The fall of the Soviet Union, which Kotkin accurately argues was collapsing throughout the 1990's, was something that was ready to occur. The de facto ownership of state property by Soviet elites, the people basically imprisoned in a poorly realized utopia, failure to compete with the West economically after World War II, an obsolete industrial sector, dated technology with a fraction of the computers Western countries had....all these factors added up. After Gorbachov set the polity's windows ajar and people stared out into the world, jaw hanging open, the Soviet structure was doomed. When Gorbachov allowed a choice and thought everyone would return to the belief in “humane socialism” out of their own volition, he poorly underestimated his people's desire for freedom, a higher standard of living and access to consumer goods.

Kotkin is certainly correct in his assertion that the Soviet Union could have perpetuated for decades longer, using similar methods of KGB or military intimidation and additionally had a new drive towards industrialization so as not to completely fall behind the rest of the developed world with its superannuated machinery. Yet the Soviet military and the coup leaders didn't act more forcefully because Soviet communism had lost its reason to exist. Why save a corpse? At least have some decency and not create other corpses in the process! Ever since Western consumer goods and culture started pouring into the USSR en masse in the late sixties, the communist dream was shattered. The atheist, Marx, had wanted to create a Heaven on earth – not mere delusional opium to be smoked after an intolerable day working endless hours like a machine for a capitalist owner! Yet the consumer goods and culture that poured in, in contrast to the simple, difficult life most Soviet citizens led, surely made these same citizens wonder who was living closer to a Heaven on earth.

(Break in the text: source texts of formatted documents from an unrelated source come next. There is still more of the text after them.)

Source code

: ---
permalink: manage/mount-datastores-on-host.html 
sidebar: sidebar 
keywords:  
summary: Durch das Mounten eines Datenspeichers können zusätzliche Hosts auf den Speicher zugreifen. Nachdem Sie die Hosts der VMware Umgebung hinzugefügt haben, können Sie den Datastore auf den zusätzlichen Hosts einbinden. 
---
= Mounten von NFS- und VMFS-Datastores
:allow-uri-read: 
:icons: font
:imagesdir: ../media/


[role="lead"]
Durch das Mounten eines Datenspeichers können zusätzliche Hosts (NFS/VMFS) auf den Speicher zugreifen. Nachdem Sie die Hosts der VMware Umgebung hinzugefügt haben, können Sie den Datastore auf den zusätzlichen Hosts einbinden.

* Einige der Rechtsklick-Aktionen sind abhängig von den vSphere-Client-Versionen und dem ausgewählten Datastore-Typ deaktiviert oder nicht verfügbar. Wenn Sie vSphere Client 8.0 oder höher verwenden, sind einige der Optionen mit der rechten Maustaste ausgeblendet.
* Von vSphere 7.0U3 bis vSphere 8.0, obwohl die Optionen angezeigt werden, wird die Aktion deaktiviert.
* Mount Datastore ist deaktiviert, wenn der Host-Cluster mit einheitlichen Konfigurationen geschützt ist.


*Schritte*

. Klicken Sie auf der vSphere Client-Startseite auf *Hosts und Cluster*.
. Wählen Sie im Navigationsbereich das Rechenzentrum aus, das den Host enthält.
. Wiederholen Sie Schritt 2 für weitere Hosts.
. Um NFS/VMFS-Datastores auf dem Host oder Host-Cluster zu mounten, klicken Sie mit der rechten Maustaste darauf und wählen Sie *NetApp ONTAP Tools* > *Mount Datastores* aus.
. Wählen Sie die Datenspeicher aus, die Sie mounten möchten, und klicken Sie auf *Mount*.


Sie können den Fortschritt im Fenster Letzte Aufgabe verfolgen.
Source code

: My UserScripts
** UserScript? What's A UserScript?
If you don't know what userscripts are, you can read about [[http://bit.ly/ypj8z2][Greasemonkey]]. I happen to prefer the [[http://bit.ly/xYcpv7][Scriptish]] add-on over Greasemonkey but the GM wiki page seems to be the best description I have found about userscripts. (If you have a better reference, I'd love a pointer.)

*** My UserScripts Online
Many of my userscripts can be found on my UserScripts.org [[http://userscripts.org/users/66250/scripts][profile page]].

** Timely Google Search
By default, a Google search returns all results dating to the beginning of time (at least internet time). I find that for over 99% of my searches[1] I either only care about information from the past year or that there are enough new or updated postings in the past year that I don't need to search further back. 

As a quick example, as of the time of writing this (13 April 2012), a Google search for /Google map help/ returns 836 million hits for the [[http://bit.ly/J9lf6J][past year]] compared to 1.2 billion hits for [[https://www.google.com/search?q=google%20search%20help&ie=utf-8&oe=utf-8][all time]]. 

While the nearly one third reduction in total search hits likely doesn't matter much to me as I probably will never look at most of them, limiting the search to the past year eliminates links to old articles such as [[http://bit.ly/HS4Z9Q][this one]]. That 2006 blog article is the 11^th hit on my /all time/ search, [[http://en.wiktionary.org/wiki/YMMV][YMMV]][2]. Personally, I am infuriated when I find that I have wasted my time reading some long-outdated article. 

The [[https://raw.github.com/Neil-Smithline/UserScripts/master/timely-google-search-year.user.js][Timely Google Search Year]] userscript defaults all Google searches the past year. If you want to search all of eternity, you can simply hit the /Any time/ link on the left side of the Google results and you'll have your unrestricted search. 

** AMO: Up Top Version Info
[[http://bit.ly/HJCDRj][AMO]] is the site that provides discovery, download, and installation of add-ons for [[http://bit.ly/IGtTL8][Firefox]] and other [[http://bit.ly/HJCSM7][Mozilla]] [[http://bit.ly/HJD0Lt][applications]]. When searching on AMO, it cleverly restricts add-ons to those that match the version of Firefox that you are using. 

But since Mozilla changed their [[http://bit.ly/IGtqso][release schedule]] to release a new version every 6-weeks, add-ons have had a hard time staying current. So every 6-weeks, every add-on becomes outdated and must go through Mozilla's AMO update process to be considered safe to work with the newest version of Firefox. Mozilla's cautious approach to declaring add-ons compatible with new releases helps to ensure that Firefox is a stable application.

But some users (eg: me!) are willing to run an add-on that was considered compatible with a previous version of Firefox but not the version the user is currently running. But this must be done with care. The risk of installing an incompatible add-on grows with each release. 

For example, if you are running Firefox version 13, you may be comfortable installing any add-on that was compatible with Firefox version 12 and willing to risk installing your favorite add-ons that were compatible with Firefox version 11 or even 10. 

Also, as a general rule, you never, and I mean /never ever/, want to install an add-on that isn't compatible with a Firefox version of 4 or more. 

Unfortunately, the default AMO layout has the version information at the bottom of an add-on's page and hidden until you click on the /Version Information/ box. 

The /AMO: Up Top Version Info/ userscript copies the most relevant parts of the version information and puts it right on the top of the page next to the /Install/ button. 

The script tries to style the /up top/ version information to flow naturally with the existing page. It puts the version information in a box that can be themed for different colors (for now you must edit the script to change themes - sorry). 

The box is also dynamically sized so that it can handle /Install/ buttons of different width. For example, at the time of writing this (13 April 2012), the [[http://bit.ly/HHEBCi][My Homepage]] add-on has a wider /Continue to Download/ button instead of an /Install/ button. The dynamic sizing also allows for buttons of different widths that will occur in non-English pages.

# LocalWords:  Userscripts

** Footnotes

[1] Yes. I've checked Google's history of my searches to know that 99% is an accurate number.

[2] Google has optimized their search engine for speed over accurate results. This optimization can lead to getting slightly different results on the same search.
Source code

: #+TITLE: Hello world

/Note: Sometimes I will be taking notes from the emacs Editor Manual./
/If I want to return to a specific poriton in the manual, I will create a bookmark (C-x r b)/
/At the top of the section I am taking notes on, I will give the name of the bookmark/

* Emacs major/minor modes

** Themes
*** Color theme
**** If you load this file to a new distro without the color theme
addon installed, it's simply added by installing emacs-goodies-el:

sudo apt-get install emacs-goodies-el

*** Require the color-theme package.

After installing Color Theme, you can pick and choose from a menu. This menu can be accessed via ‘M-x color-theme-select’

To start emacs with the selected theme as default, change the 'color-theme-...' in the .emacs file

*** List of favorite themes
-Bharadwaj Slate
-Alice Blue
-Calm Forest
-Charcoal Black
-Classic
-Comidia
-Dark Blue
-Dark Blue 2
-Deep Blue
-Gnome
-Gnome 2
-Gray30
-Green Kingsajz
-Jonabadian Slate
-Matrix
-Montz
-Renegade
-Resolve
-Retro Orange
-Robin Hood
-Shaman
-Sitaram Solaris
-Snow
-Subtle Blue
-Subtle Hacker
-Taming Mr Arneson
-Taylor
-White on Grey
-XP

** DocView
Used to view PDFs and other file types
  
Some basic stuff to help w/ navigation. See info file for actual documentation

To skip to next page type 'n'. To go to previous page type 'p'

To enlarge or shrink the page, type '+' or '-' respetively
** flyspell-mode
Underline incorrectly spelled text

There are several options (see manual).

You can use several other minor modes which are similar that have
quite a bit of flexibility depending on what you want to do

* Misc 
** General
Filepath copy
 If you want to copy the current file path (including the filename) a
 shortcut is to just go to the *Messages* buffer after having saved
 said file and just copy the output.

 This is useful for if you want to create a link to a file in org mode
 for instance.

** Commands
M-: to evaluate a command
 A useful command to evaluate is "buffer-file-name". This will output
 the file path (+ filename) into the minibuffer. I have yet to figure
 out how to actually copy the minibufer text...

Kotkin's Armagedeon Averted offers the reader an eye-opening experience unavailable in most other literature regarding the Soviet Union. Yet the author of this paper, while finding Kotkin’s thesis outwardly correct, finds Kotkin's implicit belief that “great men” create history flawed. The top tier of Soviet elites orchestrated the USSR collapse, yet Kotkin neglects to connect the orchestrators, Gorbachov and Yeltsin, to the vast members of the orchestra: the people and every aspect of stringent Soviet life that could barely function. Armagedeon Averted, while illuminating, relies heavily on this idea of “great men” creating history rather than the entirety of the orchestra creating the music.


Freeze, George L. “From Stalinism to Stagnation.” Russia: A History. Ed. George L. Freeze. 2nd Edition. New York, NY: Oxford University Press, 1997. 347-383.

Kotkin, Stephen. Armageddon Averted: The Soviet Collapse 1970-2000. New York, NY: Oxford University Press, 2001.